Last Friday (1/31/14) I went into lab and ran my extraction (Bee DNA) to make sure I actually got DNA. It was ran through electrophoresis gel and sure enough there was a bright yellow band (yaay!!). Monday I went into lab to run a Polymerase Chain Reaction (PCR), used to amplify a specific DNA sequence.

The DNA is apparent, however it did not migrate down the gel, which could be due to a number of reasons. To get a start the process of elimination, we decided to run the electrophoresis gel through a machine were we can control the voltage. In the meantime, I am planning on setting my leaf pack traps on Friday.

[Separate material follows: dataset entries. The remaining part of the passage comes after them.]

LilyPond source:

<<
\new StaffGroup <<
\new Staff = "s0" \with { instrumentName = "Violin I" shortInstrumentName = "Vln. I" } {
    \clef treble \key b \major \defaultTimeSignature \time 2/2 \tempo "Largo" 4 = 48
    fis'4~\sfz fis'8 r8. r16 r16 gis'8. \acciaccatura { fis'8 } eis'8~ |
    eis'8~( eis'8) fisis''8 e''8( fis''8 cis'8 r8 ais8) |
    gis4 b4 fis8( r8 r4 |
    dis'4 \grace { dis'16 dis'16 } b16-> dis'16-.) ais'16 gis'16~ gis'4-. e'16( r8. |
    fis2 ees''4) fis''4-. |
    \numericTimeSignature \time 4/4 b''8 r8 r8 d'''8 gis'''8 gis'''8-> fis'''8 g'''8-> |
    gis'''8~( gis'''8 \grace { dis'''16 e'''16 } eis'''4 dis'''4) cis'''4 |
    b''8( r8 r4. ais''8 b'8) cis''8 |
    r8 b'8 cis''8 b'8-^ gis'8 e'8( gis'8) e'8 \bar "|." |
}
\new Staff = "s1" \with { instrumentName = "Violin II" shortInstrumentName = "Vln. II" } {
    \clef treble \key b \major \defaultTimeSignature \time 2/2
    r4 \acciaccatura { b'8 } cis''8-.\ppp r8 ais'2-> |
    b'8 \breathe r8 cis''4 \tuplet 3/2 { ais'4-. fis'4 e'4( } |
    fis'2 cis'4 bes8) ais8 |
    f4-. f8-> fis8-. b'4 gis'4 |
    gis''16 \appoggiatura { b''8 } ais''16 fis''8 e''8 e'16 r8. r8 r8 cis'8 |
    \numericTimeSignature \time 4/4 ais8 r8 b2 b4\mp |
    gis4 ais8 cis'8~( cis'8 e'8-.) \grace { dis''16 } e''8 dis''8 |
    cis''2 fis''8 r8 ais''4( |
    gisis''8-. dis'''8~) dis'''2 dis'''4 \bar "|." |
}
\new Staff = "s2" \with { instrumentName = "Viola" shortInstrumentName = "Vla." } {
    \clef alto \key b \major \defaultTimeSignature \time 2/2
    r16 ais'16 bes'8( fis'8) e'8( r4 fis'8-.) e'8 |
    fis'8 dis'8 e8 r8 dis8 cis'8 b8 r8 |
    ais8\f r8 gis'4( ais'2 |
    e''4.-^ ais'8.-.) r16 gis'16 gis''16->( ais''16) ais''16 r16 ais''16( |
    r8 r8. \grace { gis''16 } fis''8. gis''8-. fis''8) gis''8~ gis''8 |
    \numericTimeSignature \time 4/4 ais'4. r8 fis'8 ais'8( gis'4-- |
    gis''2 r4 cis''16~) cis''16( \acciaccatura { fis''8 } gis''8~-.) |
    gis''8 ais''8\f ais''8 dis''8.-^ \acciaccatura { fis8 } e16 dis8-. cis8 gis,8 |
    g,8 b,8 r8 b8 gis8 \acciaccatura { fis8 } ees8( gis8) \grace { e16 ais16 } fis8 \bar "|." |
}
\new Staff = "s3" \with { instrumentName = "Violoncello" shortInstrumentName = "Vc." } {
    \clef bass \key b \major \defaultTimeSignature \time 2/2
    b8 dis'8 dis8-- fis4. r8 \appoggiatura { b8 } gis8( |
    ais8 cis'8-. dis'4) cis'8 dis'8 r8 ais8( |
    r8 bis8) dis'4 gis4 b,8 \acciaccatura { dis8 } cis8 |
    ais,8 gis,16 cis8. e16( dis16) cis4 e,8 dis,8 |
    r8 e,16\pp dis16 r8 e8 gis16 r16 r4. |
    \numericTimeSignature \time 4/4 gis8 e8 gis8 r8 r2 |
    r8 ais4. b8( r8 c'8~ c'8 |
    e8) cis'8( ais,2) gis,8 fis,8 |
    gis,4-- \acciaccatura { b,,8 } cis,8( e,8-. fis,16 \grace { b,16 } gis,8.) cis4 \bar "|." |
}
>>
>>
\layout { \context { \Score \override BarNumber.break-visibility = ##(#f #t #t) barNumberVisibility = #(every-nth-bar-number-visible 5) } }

I'm anticipating setting them at two different locations, one set will be at Encanto Park and the other at Rio Salado. PLEASE DON'T LET IT RAIN!!

Solution for PCR

As you can see there was no movement, however the bright bands indicate the presence of DNA.















The second run... I didn't have time to check it so I will  find out when I go in on Friday.

I'm BACK!

So the first official week back on the scene has been very productive. The plan is to pick up where I left off last semester with doing my leaf pack trap. Since this involves a lot of waiting, Matt and Josh suggested that I work on a side project so Monday I went into lab and started a new project. So far we decided that I would determine the genetic similarities of bees from different locations. Prior to this I had never done a DNA extraction, and especially not with some old dried bees. The first try was not a success ( I had messed up a few steps). Let’s just say I've learned to read, re-read and read again any protocol I’m going to be using in the future.  This is a picture of the fresh bee I did and extraction on on Wednesday.